Tenor John Bellemer, in the title role, sang admirably, but the projection wasn’t always there during ensemble numbers. He was very sweet and well-paired with Razskazoff during the “Cherry Duet,” and his fits with David showed fire in voice and acting. He was versatile, but I wasn’t invested in Fritz’s plight—not that he has much of one. He swore himself to bachelorhood and suddenly falls in love. Yes, he’ll lose one of his vineyards, but there’s little else at stake. That’s where I wanted to see a more developed Fritz. Lemonade needed to be made from the lemon that is P. Saudon’s libretto.
Baritone Marcus Deloach, as David, was entertaining. He has a pleasing, rich voice, and his portrayal of the matchmaking rabbi kept my interest, though as a character he’s unnecessary in bringing about the romance between Fritz and Suzel, the two were already falling in love during Act one. Deloach kept me engaged with the sense of mischief he brought to the role.
Beppe. I wish “L’Amico Fritz” had more Beppe. Mascagni gave some of the most interesting music to the fun and amusingly melodramatic gypsy who mezzo-soprano Mariya Kaganskaya brought to life.
The semi-staged performance included projections of different sorts. There were falling cherry blossoms and whimsical, bouncing cherries accompanied by images of Suzel and Fritz floating through the air, hand-in-hand. I mostly found these distracting. The more puzzling projections played during the Preludietto and Intermezzo were collages for which I couldn’t discern meaning. To my eye and mind, they were too abstract for the subject. There was also a poorly executed real-time projection of the soloists interspersed throughout the show as the camera operator struggled to track the vocalists and constantly needed to recenter the frame.

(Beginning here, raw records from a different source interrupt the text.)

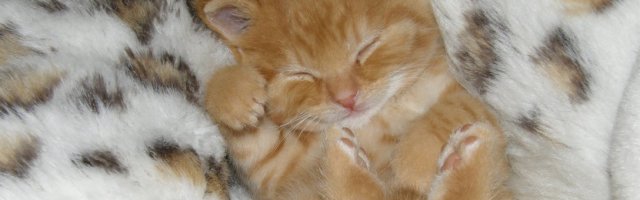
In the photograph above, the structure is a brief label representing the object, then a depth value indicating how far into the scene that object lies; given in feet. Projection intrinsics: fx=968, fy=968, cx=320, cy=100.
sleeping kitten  1.04
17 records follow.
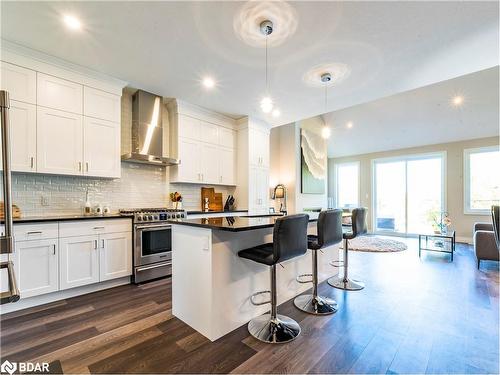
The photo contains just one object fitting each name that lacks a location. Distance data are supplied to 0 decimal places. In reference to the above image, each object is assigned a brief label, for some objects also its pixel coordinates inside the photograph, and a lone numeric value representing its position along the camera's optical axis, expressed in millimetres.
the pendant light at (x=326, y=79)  3113
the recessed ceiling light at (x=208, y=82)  3262
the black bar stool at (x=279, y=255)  1796
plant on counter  3998
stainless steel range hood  3621
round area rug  5105
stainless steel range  3168
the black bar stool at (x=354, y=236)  2934
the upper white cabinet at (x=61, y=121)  2588
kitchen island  1904
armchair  3717
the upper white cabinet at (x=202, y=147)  4059
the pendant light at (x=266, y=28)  2194
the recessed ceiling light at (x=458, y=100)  4959
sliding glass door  6555
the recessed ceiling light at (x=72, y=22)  2151
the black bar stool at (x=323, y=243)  2297
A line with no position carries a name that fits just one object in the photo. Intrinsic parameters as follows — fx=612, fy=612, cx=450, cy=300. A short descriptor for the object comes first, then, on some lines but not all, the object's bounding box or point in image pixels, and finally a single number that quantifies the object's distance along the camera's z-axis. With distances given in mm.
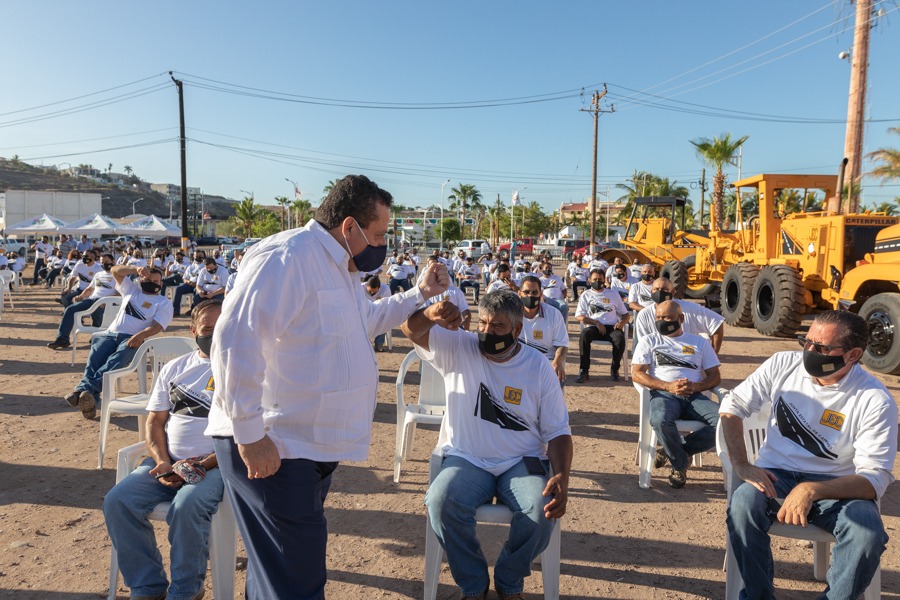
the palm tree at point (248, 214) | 70938
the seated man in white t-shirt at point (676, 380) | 4441
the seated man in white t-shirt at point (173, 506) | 2740
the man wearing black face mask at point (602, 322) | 8125
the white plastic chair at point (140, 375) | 4645
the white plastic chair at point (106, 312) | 7957
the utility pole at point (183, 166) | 24547
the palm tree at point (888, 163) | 19578
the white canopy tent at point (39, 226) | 24438
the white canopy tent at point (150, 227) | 24155
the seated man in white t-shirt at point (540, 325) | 6129
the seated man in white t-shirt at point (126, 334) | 5871
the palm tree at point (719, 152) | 26375
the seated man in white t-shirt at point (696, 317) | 6367
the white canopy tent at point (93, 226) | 24703
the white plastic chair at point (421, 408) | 4613
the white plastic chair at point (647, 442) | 4516
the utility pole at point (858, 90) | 13812
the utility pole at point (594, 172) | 29297
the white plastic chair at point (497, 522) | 2932
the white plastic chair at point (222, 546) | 2814
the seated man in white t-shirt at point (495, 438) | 2842
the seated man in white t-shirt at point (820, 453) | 2643
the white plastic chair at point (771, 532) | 2768
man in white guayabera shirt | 1835
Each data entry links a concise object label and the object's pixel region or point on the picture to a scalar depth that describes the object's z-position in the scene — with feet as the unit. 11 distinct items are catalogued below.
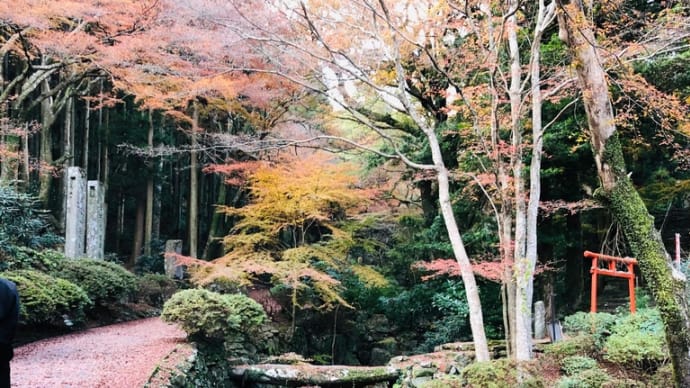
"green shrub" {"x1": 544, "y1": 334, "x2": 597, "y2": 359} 21.68
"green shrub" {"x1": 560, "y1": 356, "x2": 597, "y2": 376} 19.51
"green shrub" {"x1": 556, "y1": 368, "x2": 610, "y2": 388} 17.24
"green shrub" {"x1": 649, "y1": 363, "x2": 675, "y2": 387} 17.53
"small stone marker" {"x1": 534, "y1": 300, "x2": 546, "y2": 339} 27.32
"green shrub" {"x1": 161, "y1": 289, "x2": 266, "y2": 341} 22.53
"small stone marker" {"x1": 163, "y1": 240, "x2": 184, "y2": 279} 42.19
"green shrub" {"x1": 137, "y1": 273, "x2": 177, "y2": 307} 38.04
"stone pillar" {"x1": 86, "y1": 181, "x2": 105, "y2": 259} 34.45
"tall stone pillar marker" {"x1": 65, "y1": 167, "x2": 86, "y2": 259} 31.01
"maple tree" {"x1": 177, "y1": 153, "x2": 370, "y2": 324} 32.40
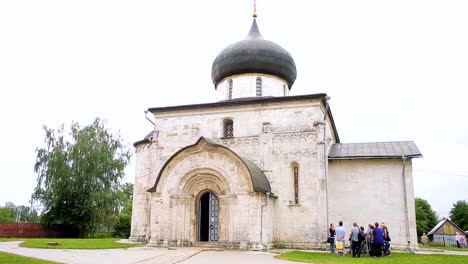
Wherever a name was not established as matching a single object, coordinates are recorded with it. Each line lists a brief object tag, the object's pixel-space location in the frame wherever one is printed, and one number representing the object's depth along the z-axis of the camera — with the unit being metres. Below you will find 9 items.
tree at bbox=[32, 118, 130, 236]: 27.53
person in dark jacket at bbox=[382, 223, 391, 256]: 15.33
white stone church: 16.86
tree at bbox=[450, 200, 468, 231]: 44.79
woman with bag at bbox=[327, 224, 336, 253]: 15.88
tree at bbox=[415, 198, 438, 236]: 46.19
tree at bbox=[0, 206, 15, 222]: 60.47
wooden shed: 29.12
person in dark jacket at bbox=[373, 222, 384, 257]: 14.70
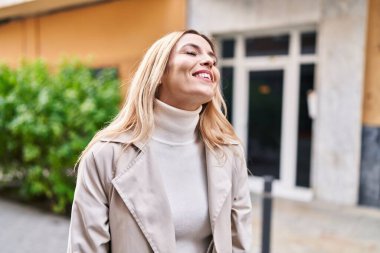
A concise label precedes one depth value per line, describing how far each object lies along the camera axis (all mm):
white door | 7586
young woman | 1616
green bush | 5898
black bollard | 3839
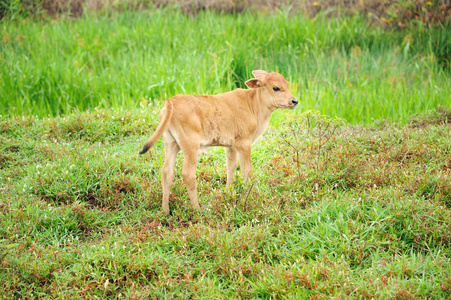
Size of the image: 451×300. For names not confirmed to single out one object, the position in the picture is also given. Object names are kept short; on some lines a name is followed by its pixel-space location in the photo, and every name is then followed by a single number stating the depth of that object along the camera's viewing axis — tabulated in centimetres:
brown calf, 951
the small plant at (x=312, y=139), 1144
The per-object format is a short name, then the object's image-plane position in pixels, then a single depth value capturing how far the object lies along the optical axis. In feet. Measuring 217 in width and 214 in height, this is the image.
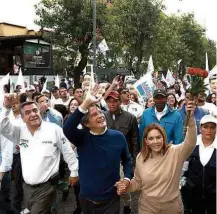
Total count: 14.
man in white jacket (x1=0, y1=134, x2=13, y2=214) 15.43
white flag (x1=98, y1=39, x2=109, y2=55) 54.34
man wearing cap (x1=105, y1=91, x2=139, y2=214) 18.35
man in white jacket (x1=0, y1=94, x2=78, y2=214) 13.29
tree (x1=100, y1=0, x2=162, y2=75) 69.41
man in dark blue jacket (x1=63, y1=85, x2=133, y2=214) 11.88
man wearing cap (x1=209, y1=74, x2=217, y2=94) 25.74
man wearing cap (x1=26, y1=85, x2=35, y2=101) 26.06
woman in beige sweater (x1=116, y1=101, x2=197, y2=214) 11.45
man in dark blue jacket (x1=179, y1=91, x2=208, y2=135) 20.86
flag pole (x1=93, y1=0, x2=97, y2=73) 47.35
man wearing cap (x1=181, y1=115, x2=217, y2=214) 13.11
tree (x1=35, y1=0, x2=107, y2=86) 59.77
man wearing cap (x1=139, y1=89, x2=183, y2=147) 17.87
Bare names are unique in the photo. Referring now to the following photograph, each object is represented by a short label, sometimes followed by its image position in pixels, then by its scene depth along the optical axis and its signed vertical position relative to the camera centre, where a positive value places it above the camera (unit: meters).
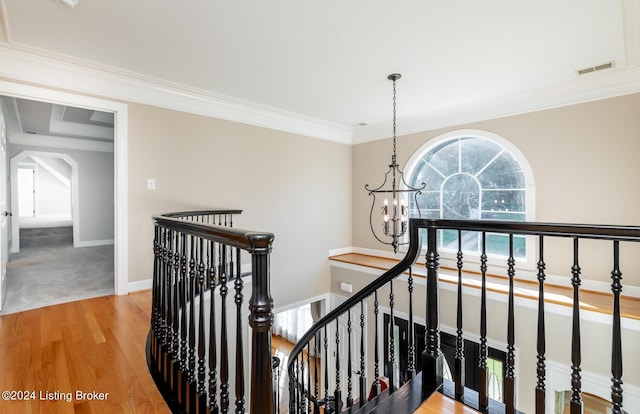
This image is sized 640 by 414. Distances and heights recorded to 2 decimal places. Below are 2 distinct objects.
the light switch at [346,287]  5.34 -1.50
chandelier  5.31 +0.15
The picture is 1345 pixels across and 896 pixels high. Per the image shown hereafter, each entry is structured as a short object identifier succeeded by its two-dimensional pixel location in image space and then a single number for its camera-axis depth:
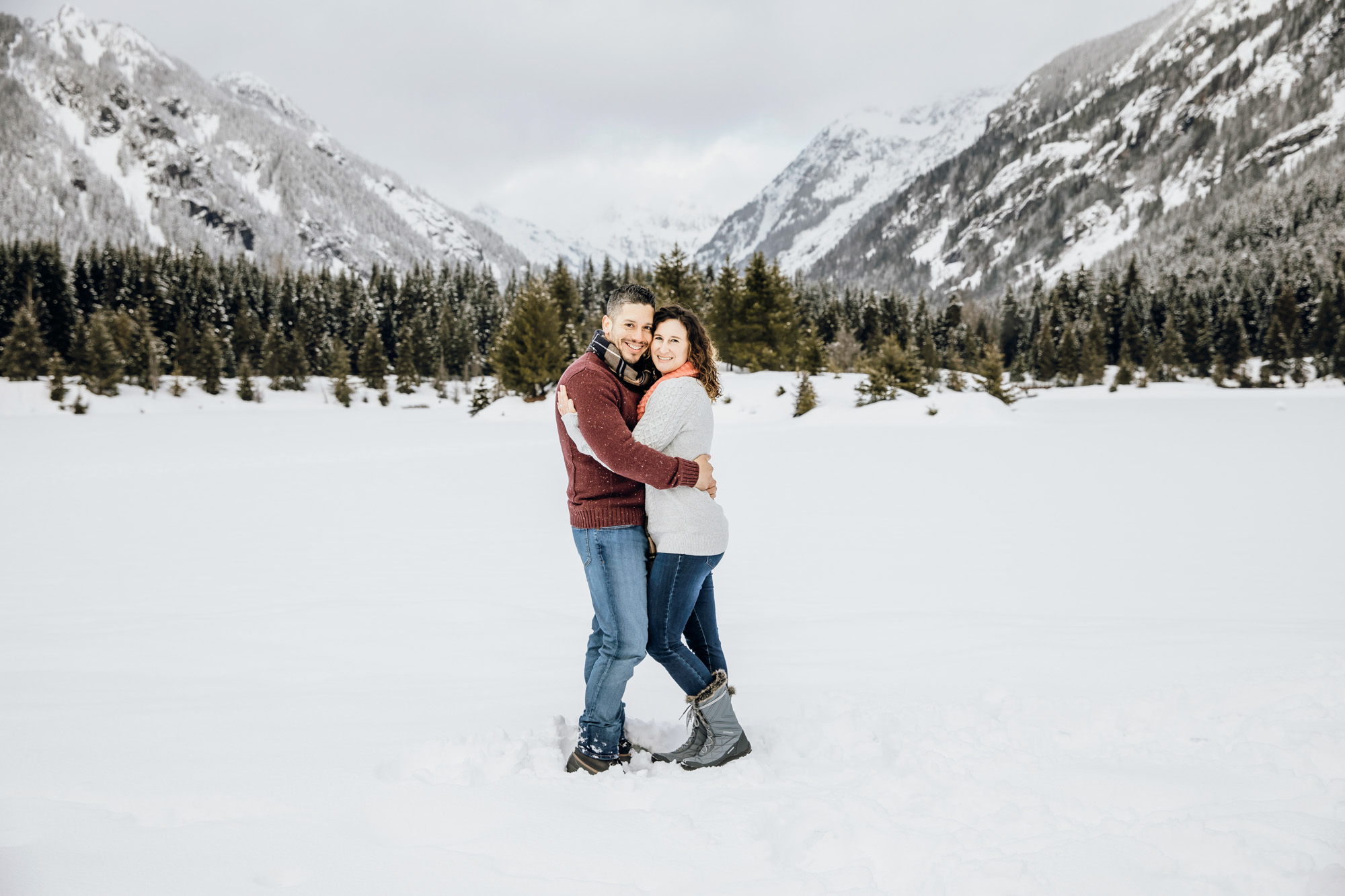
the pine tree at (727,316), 36.16
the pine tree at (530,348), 35.03
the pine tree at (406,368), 49.03
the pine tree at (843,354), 40.23
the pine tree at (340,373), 44.12
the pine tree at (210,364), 44.00
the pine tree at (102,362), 38.78
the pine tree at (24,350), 38.75
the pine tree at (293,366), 47.59
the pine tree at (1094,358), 55.59
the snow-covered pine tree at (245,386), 43.22
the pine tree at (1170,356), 55.56
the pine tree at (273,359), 47.38
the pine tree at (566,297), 45.00
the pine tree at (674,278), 36.34
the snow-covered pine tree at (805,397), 27.22
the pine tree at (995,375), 31.36
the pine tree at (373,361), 48.22
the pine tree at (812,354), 30.38
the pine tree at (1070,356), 57.22
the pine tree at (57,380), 36.59
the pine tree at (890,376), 26.86
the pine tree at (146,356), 41.78
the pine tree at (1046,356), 60.06
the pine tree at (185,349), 45.22
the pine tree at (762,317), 35.31
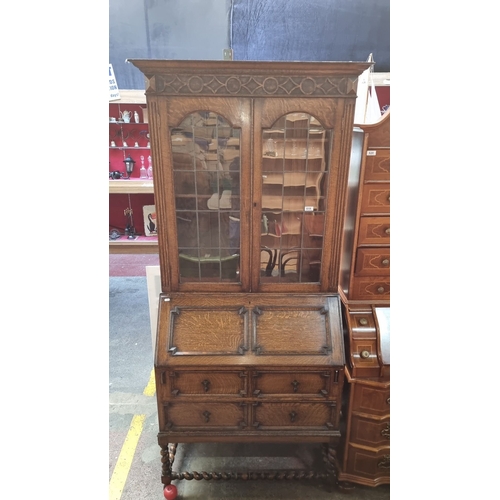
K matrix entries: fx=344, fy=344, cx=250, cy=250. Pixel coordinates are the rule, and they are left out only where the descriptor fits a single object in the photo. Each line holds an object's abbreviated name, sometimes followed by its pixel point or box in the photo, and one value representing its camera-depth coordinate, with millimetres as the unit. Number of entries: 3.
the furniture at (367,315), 1732
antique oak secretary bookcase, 1592
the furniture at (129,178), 4664
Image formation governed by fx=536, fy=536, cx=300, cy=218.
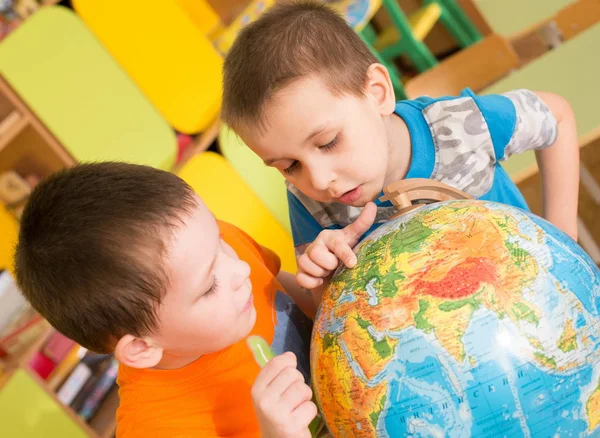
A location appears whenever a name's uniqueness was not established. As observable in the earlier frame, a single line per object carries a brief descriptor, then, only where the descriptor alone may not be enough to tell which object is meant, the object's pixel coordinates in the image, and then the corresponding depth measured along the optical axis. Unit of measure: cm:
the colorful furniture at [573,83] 226
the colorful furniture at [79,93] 234
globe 69
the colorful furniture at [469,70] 275
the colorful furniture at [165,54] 263
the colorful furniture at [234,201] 263
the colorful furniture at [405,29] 339
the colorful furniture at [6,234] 249
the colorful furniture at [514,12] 344
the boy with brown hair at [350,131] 104
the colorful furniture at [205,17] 373
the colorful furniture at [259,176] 281
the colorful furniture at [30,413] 211
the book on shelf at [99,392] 245
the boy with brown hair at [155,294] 85
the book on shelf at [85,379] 238
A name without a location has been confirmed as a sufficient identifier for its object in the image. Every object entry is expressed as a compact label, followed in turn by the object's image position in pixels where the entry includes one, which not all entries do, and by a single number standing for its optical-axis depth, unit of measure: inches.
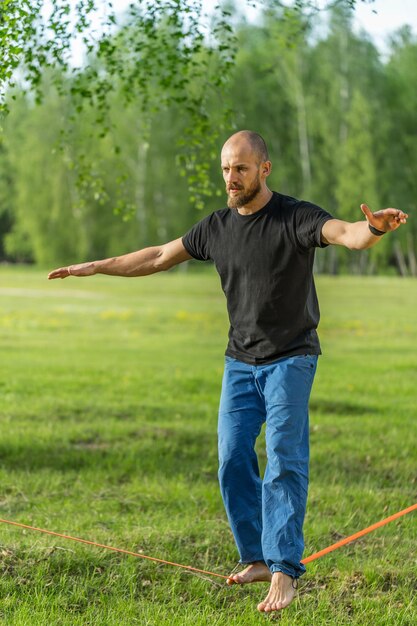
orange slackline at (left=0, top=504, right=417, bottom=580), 379.1
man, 340.2
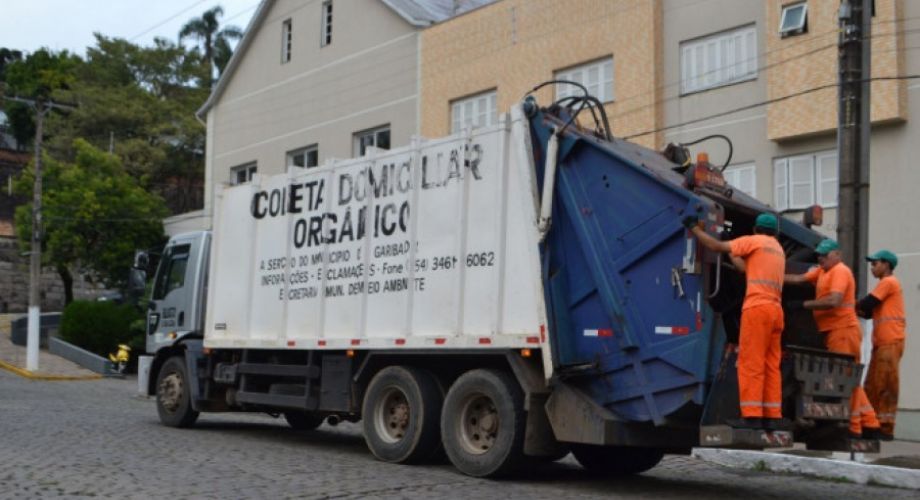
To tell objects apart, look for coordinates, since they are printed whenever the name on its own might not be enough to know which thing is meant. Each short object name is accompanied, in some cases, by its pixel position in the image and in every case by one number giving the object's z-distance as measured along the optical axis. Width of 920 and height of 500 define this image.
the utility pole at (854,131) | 11.95
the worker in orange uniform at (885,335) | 9.53
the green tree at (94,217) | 35.53
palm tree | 64.25
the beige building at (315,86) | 26.70
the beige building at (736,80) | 17.03
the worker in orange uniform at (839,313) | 8.96
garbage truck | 8.59
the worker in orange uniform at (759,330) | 8.16
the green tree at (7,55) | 65.88
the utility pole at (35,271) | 28.75
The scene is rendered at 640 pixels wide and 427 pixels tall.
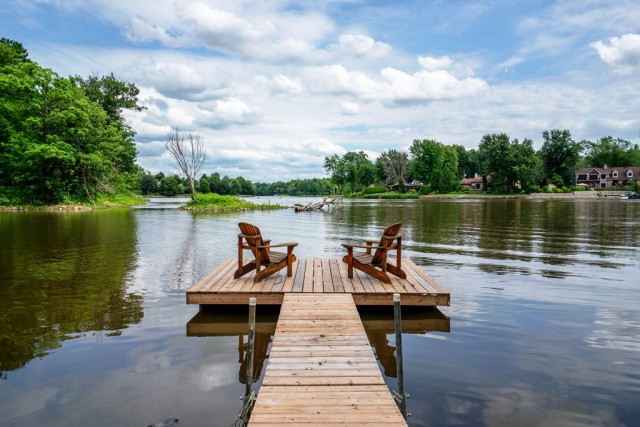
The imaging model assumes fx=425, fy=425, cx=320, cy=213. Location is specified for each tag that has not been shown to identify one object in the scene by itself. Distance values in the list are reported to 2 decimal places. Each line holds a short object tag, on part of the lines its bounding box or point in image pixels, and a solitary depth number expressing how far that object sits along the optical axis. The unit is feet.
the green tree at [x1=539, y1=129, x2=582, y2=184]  295.69
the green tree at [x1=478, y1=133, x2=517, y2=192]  273.95
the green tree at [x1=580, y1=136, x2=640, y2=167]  350.23
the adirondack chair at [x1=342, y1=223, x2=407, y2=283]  27.30
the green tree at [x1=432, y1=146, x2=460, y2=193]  301.02
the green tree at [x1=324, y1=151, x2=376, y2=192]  371.35
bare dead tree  171.31
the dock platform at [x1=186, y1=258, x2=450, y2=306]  25.67
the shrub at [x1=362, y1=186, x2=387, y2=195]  338.34
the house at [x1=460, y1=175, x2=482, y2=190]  356.18
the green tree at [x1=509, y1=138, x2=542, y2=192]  268.62
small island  152.60
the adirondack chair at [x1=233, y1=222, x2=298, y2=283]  27.58
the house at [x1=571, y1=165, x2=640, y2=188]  313.73
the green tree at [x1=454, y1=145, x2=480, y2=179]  394.11
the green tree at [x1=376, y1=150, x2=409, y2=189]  366.02
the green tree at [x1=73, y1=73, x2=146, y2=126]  185.29
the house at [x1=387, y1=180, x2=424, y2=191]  363.15
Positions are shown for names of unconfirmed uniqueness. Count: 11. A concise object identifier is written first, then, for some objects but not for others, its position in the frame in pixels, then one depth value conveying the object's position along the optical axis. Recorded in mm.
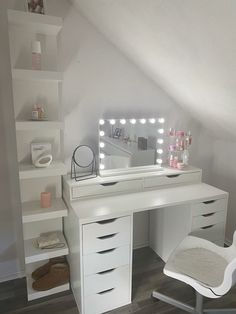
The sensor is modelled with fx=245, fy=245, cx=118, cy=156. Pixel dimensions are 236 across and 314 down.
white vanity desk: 1559
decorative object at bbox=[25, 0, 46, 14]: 1533
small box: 1778
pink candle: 1757
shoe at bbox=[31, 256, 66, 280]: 1857
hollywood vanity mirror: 2000
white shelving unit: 1585
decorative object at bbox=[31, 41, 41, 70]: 1566
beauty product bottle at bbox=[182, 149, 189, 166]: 2201
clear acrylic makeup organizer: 2207
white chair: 1333
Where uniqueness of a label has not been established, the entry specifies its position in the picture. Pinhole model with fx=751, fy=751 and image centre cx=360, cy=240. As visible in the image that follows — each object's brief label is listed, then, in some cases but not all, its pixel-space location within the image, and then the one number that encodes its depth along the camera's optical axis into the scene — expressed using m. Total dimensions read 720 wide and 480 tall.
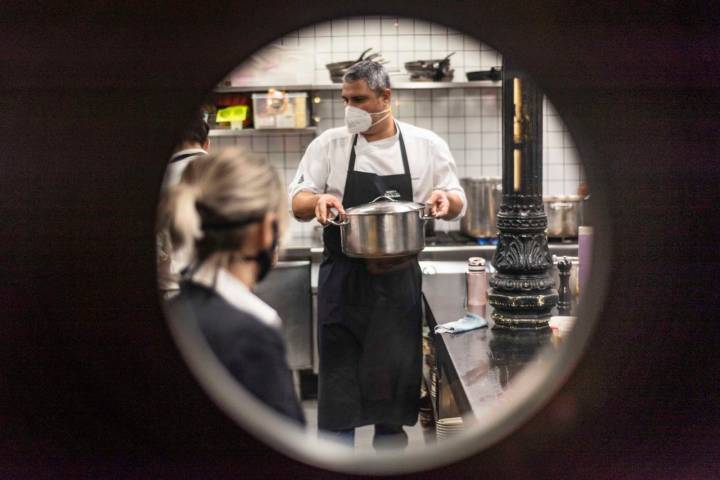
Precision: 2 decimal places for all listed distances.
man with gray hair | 2.38
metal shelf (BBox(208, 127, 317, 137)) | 3.87
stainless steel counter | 1.26
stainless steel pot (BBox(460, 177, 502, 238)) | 3.79
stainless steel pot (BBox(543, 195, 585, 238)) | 3.64
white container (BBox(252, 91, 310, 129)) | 3.88
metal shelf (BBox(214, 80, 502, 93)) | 3.82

I understand what directors Malena Dayen and Stefanos Koroneos were attempting, but it felt disjointed and, apart from the cherry-related projections, didn’t, on the surface, relate to the story.
It’s unfortunate to say this, but the Queens Symphony Orchestra under the baton of James Bagwell struggled from the get-go. The pacing was erratic, as were the dynamics. The beauty I spoke of in Mascagni’s music was terribly marred. The ensemble lacked cohesion and precision. Sections were out of tune. High notes from strings and winds (particularly right at the beginning of the work) could feel screechy instead of blending in with the rest of the ensemble. Either the band needed a few more intense practices or the instrumentalists were over their heads. I doubt it was the latter.
Either way, the buck stops with the person on the podium.
There was an egregious miscommunication that occurred as Razskazoff began her line “Riso o pianto,
tutto è palpito d’amore!” directly following the first portion of the “Cherry Duet.” The orchestra got lost, but the soprano pushed through as best she could to stay in sync with the musicians. There was also noticeable miscues during her third Act aria that could have derailed her, but Razskazoff managed confidently without missing a beat.
I came into the theater excited to hear Mascagni’s melodies and left very disappointed and feeling for the vocalists, who were far better prepared but consistently overpowered by the orchestra.
Works that sit on the fringes of the repertoire need to be revived convincingly and as flawlessly as possible, because, if done poorly, it reinforces the idea that the opera should remain in the pasture to which it has been relegated.
As an opera, “Fritz” may never set the world afire, but that doesn’t mean it should go down in flames. Thanks to some poor musical direction, it nearly did.